> [DOCUMENT EXTRACT]
****************

Arkheion/Archon: (“Who” or “What”)?

July 17, 2007 § Leave a comment

At the center of every empire is an archive; either in progress or in ruins .

Matilda/Frankenstein: Psychosexual collecting, conserving, collating

Mary Shelley is best known for Frankenstein, but her short story, Matilda, is in many ways a companion piece to her well-known novel. Both stories are stories of the archive.

Where Frankenstein begins in medias res of the “dead” archive – a series of letters that must be animated in order to animate the voice that will in turn animate the story – Matilda begins with a voice directly from the other side of the archive:

“It is four o’clock; but it is winter and the sun has already set: there are no clouds in the clear frosty sky to reflect its slant beams….I live in a lone cottage on a
solitary wide heath….I am in a strange state of mind. I am alone – quite alone –
in the world – the blight of misfortune has passed over me and withered me; I
know that I am about to die and I feel happy – joyous.”

****************

> [RECORDS FOR PROCESSING]
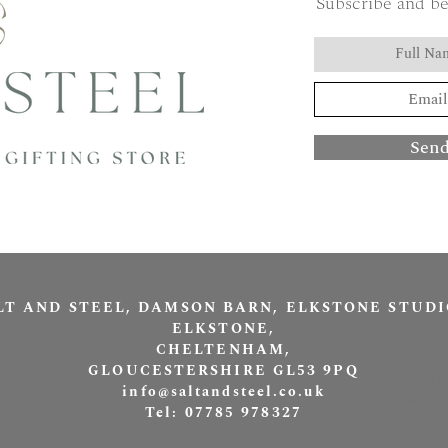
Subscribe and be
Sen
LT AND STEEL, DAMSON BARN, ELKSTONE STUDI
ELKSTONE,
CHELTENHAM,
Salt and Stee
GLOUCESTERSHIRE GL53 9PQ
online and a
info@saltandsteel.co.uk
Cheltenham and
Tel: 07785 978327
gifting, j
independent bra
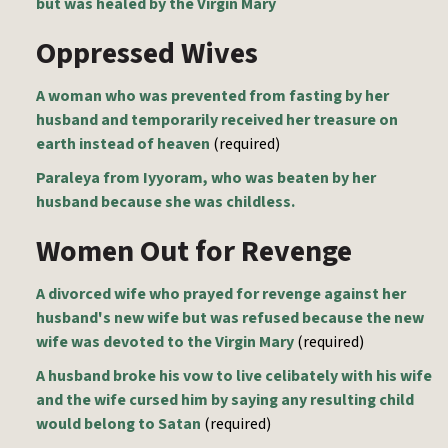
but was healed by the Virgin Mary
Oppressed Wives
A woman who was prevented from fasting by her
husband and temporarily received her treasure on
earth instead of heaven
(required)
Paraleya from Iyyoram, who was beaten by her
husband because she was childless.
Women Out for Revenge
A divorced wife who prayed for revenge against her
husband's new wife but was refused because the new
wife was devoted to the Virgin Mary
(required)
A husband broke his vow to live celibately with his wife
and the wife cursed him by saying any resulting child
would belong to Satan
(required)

****************

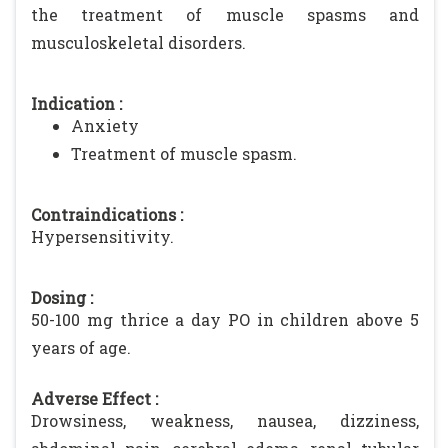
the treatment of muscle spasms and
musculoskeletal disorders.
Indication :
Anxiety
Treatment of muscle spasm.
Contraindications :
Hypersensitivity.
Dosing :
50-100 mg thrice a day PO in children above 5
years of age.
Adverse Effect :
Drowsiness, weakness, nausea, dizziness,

****************

> [PROMPT 1]
Return, word for word, the passage of the essay on Shelley's Matilda and Frankenstein that opens with the words containing "July 17, 2007" and closes with "of the archive.".
> [PROMPT 2]
In the first block of records, retype word for word the lines from the one containing "Subscribe and be" through the one containing "independent bra", including both, and nothing more.
The records are unrelated to the essay.

> [YOUR SOLUTION 1]
July 17, 2007 § Leave a comment

At the center of every empire is an archive; either in progress or in ruins .

Matilda/Frankenstein: Psychosexual collecting, conserving, collating

Mary Shelley is best known for Frankenstein, but her short story, Matilda, is in many ways a companion piece to her well-known novel. Both stories are stories of the archive.

> [YOUR SOLUTION 2]
Subscribe and be
Sen
LT AND STEEL, DAMSON BARN, ELKSTONE STUDI
ELKSTONE,
CHELTENHAM,
Salt and Stee
GLOUCESTERSHIRE GL53 9PQ
online and a
info@saltandsteel.co.uk
Cheltenham and
Tel: 07785 978327
gifting, j
independent bra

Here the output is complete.